Interchangeable at H-back, McNeese's Nick Edwards and Parker Orgeron present as a potent duo

Donning a long-sleeved black shirt and a heavily wrapped right ankle, Nick Edwards kneeled among his fellow receivers, the only one among them not wearinf shoulder pads or clutching a helmet.

“You’re watching, saying ‘Man, those are plays I could be making,’” Edwards said. “It’s hard getting into a rhythm.”

Edwards, a junior who’s appeared in 13 games but has yet to record a stat, has not practiced since Thursday, when he caught a slant and turned his ankle during McNeese’s end of practice two-minute drill.

He attempted to run the wind sprints that followed.

“The last gasser,” Edwards explained, “the foot came from under me and it rolled.”

Preceding the ankle injury was a concussion. Edwards spent the necessitated time on the sidelines before he was cleared.

His ankle turned three days later.

“We won’t miss a step,” Edwards says, a wide smile flashing across his face while he speaks of the man taking his snaps.

Even when Edwards is fully healthy, he and freshman Parker Orgeron will be interchangeable at H-back. Orgeron is, officially, listed as Edwards’ backup on the two-deep depth chart.

“But he’s going to play a lot,” coach Lance Guidry said last week. “It’s 3rd and 8 and you need a guy to catch the ball and make the first down, I feel really good about Parker Orgeron. When you can say that about a freshman, that’s kind of speaking to my confidence in him.”

During Edwards’ many sideline stints this fall, Orgeron’s run with the first team, impressing the entire Cowboys staff with crisp route running and plus-hands.

He flashed across the middle during Tuesday’s practice. The cornerback pulled up, seeing the ball sailing high over Orgeron’s head.
Orgeron leaped into the air, catching the football at the height of his jump. Guidry chided his defender.

“You think you don’t have to cover him,” Guidry yelled. “You can’t stop. You have to be all over 1-9.”

No. 19’s early success has come, partly, because of Edwards and his sideline teachings.

“Reading coverages and finding soft spots,” Edwards explained. “Basically … just seeing it before it happened. Like if you can see it before it happens, it makes the game that much easier, that much faster.”

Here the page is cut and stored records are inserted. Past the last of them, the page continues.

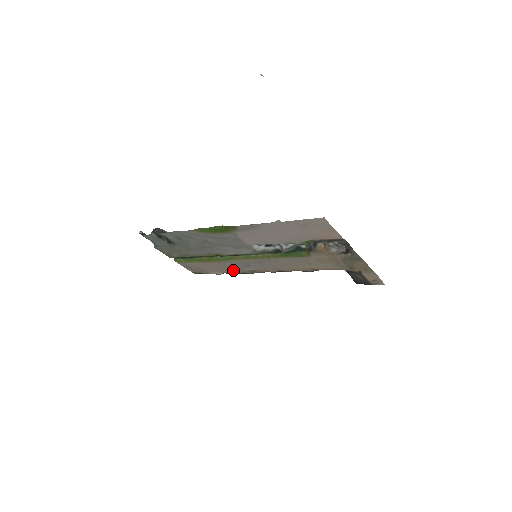
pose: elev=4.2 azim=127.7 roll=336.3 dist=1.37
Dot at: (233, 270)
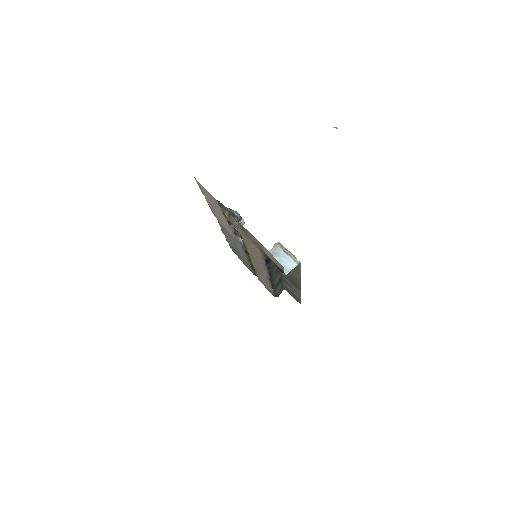
Dot at: occluded
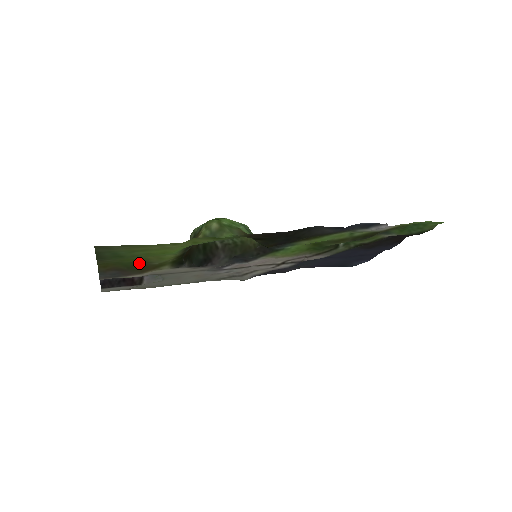
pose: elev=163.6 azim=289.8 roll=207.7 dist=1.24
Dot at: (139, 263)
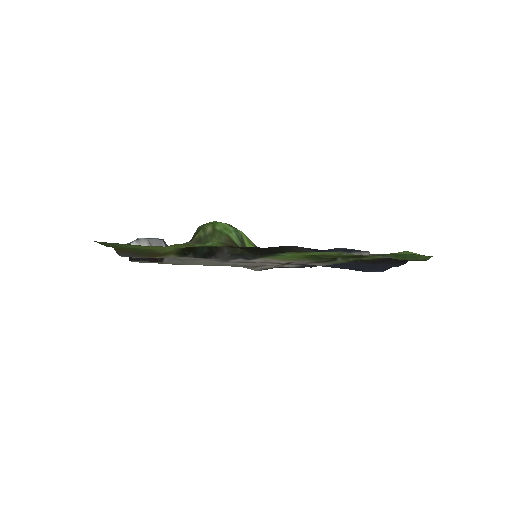
Dot at: (147, 250)
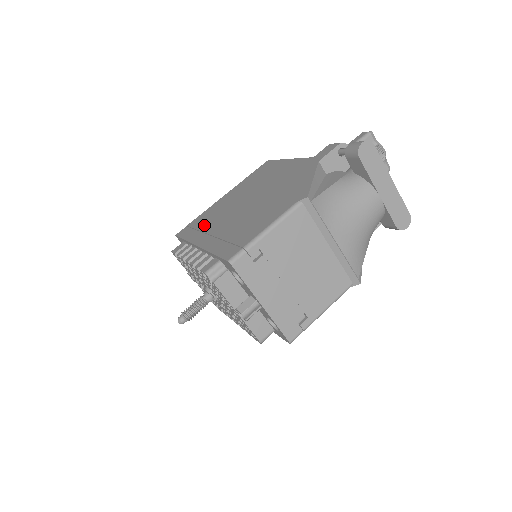
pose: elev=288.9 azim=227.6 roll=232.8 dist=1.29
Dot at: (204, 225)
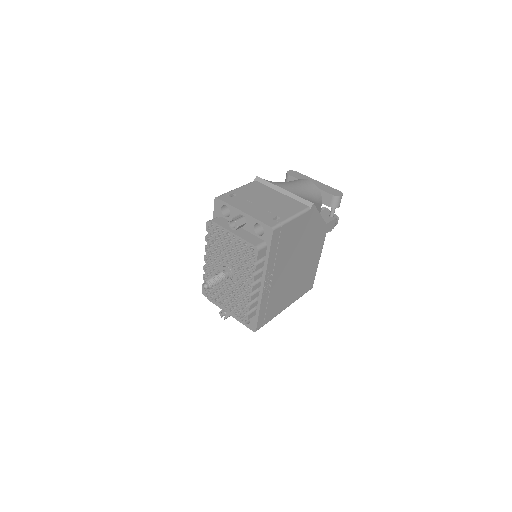
Dot at: occluded
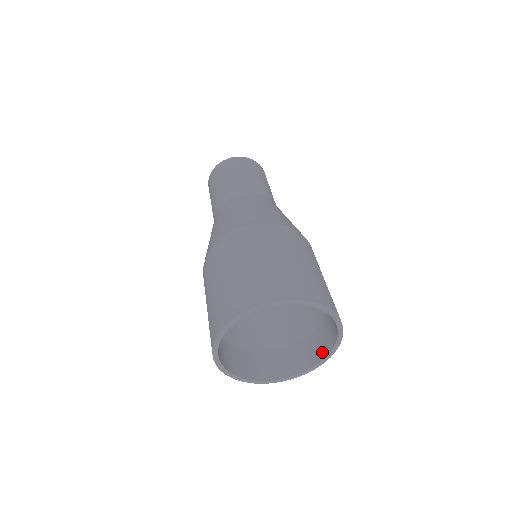
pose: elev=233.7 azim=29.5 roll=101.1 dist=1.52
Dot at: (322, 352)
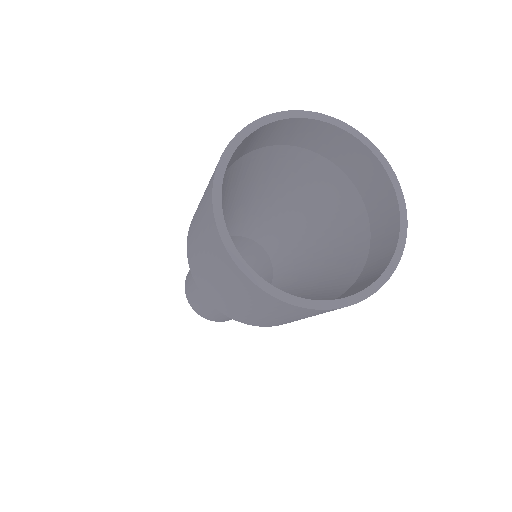
Dot at: (392, 237)
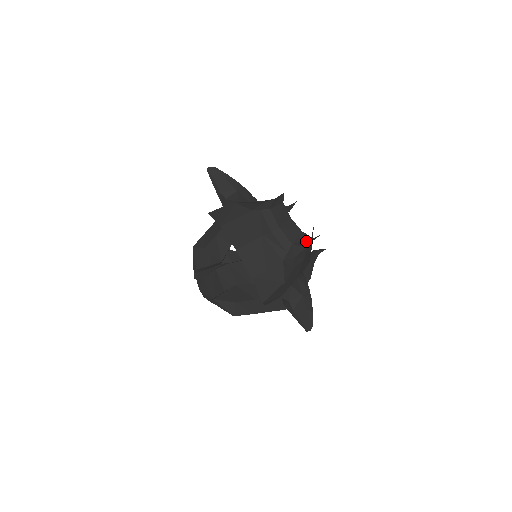
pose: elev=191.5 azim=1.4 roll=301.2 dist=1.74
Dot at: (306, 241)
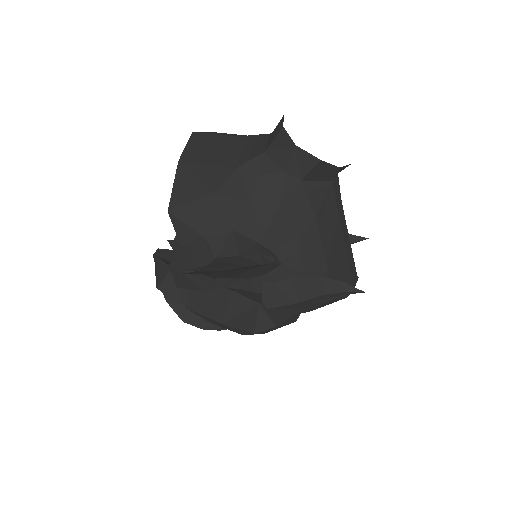
Dot at: (285, 151)
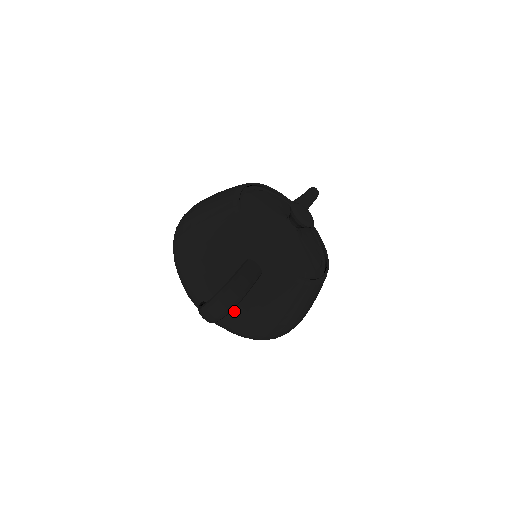
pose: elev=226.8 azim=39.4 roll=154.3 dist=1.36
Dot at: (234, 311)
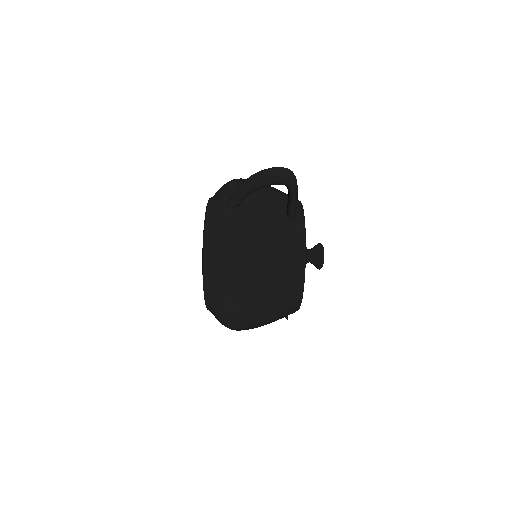
Dot at: (251, 218)
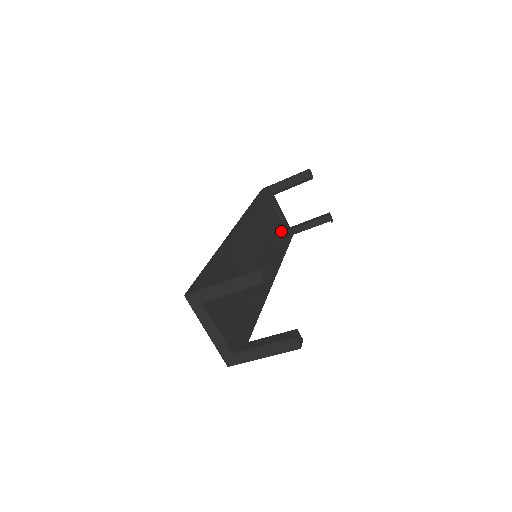
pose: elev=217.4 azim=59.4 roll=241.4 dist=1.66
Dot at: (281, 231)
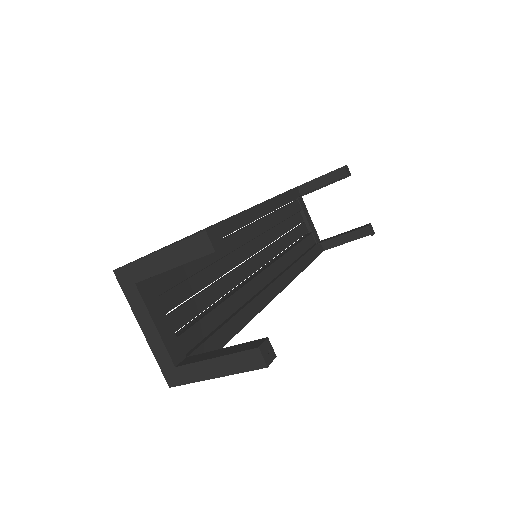
Dot at: (305, 241)
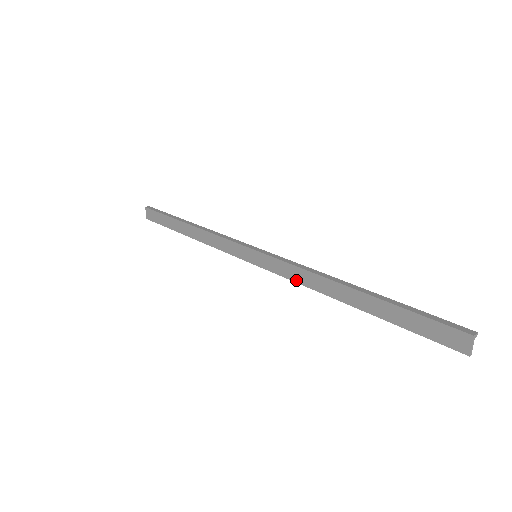
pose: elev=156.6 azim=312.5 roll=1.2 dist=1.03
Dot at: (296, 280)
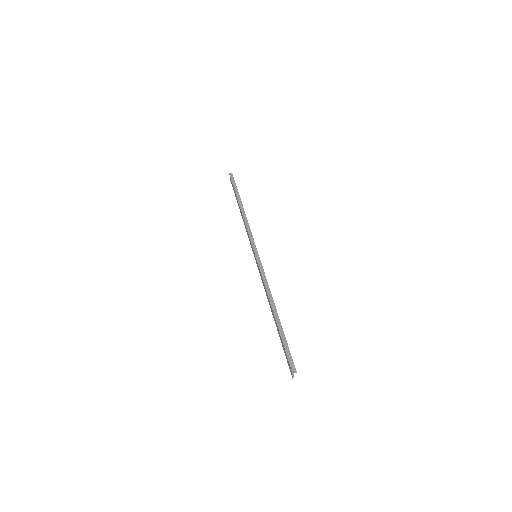
Dot at: (263, 285)
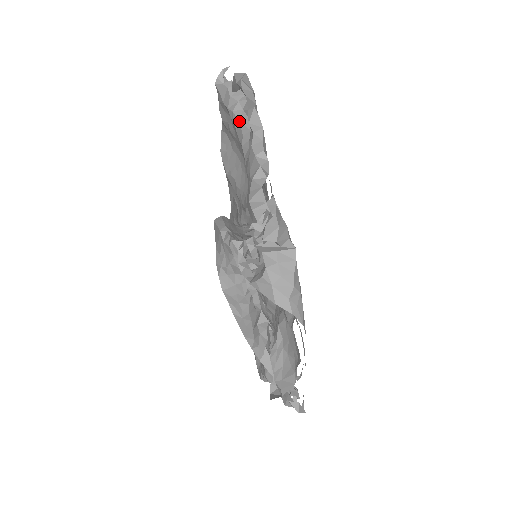
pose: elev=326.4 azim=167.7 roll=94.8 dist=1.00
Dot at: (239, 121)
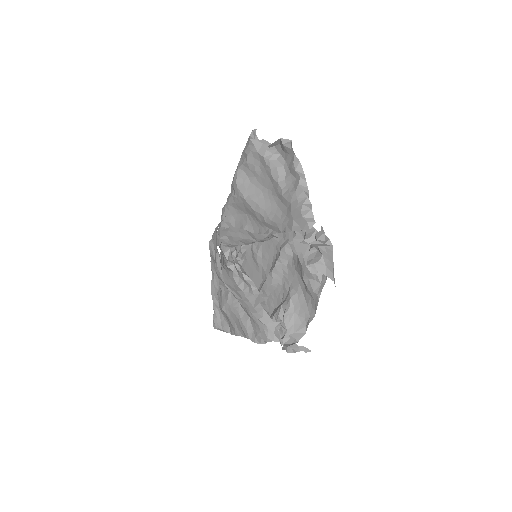
Dot at: (276, 167)
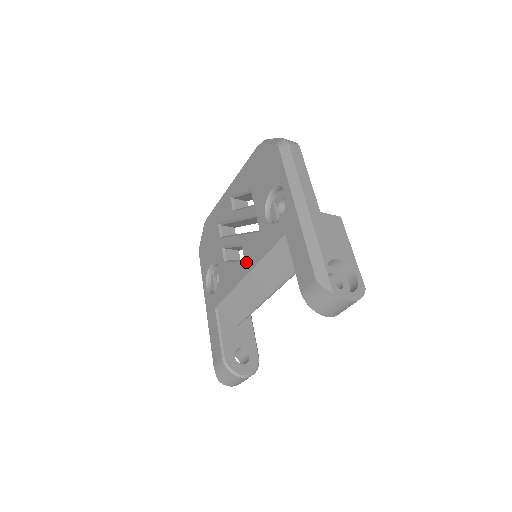
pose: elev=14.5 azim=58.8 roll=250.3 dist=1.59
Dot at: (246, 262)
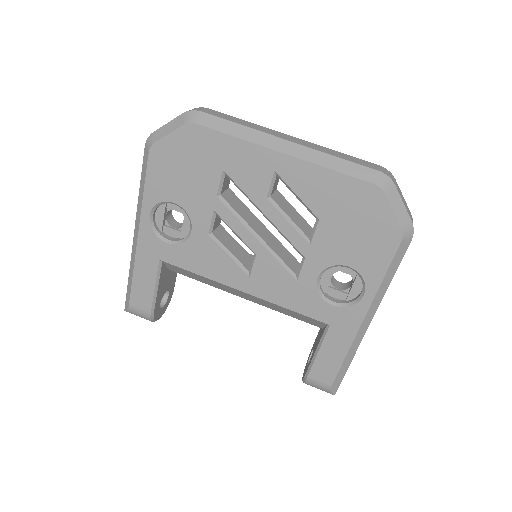
Dot at: (252, 282)
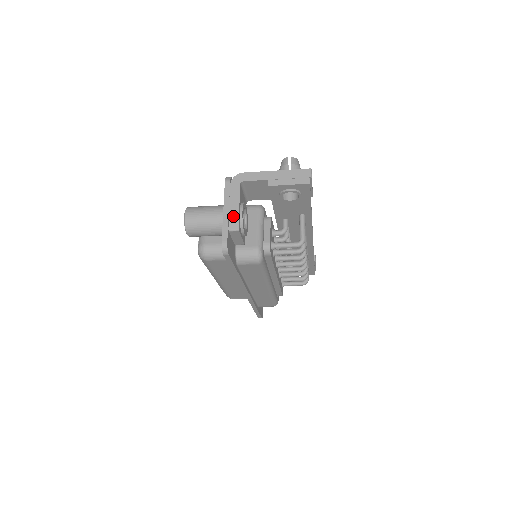
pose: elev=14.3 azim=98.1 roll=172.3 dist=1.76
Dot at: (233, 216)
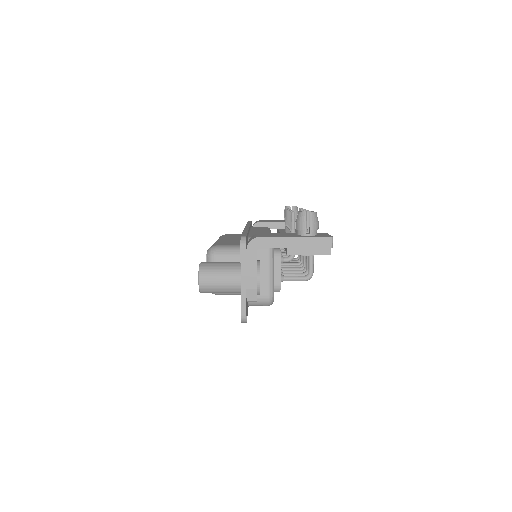
Dot at: (251, 288)
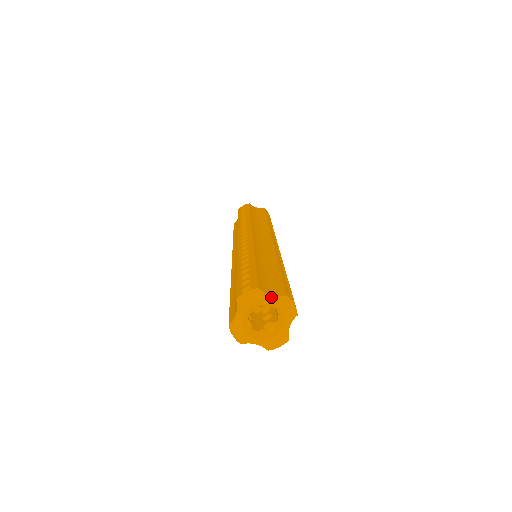
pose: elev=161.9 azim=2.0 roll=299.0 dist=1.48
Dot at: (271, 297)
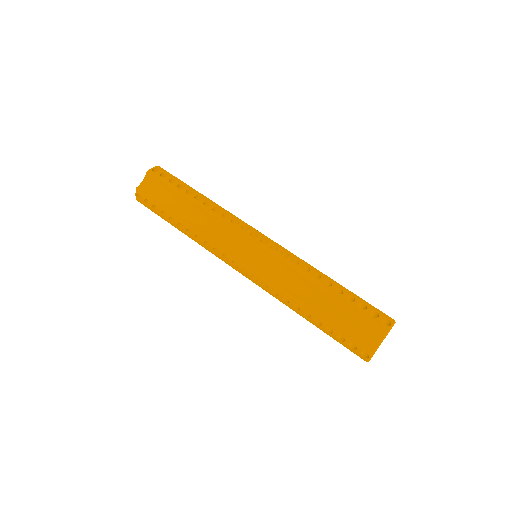
Dot at: occluded
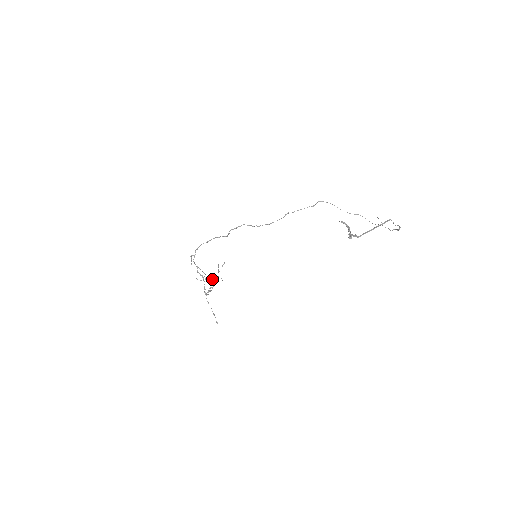
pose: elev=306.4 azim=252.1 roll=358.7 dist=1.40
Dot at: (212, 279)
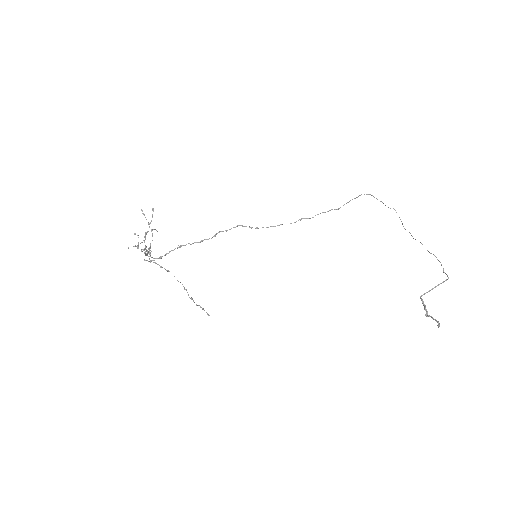
Dot at: occluded
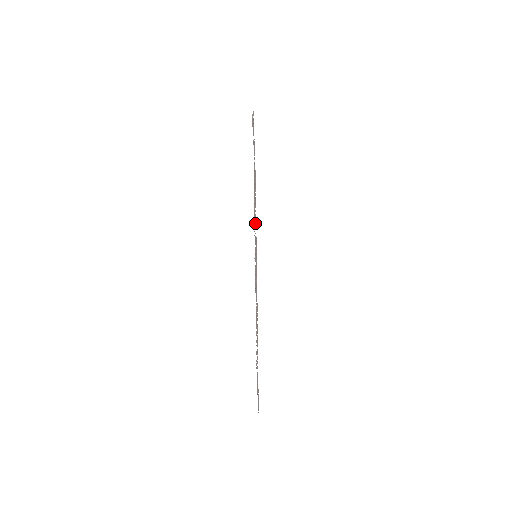
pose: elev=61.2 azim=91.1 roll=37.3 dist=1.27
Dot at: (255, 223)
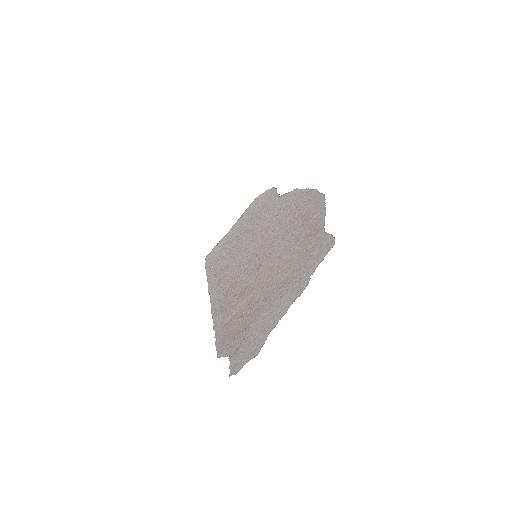
Dot at: (261, 237)
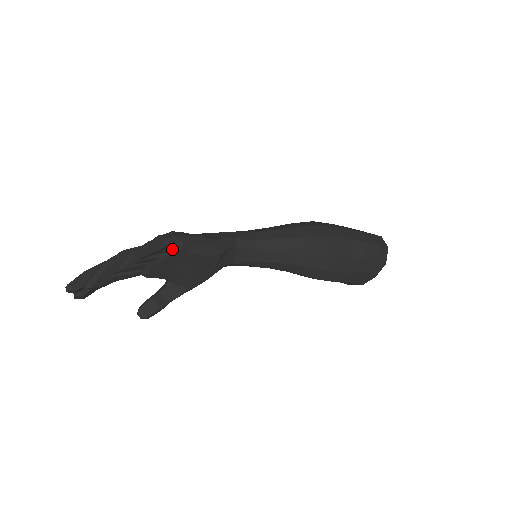
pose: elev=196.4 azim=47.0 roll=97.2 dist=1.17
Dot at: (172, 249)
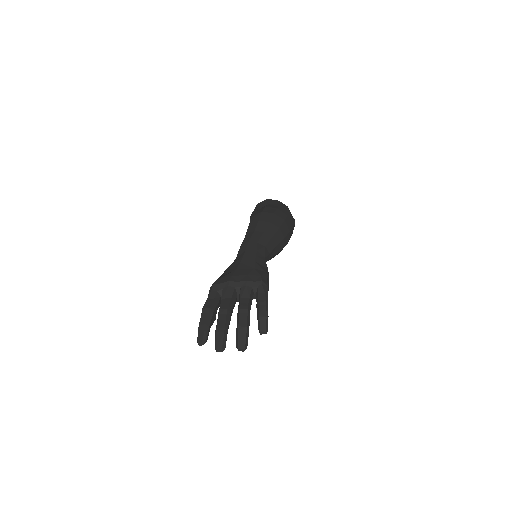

Oregeron, the son of LSU defensive line coach and former McNeese graduate assistant Ed Orgeron, was informed throughout his recruiting process he’d contend for immediate playing time, so the depth chart ascent does not surprise him.

Some teammates, though?

“He’s a hell of a ballplayer,” Kent Shelby says. “I honestly didn’t know he was good like that. I never heard of him until I found out he was coming and found out his dad is the (defensive) line coach at LSU.”

Parker gives a facetious roll of the eyes when Ed’s mentioned. Dad inevitably becomes the focal subject of many conversations with the son who shows some of his notorious exuberance while running routes.

“I’m just a competitor,” Parker says. “When the ball’s in the air, it’s mine or nobody’s. So either I’m getting it or it’s hitting the ground.”

Edwards expects to return to practice Wednesday and is, surprisingly, ahead of schedule with the injury that forced him to crutches last Friday and Saturday.

If the decision is solely his, Edwards says he’ll play in McNeese’s Saturday opener against Tarleton State, teaming with Orgeron.

“A lot of older guys feel threatened when you got a freshman coming in that can play,” Edwards said. “But the fact that the passion he brings to the game … Aside from football, he’s just a good-spirited person.

“Me having to teach him helped elevate my game as well as his. I love it. He made me better and I made him better. I love the guy.”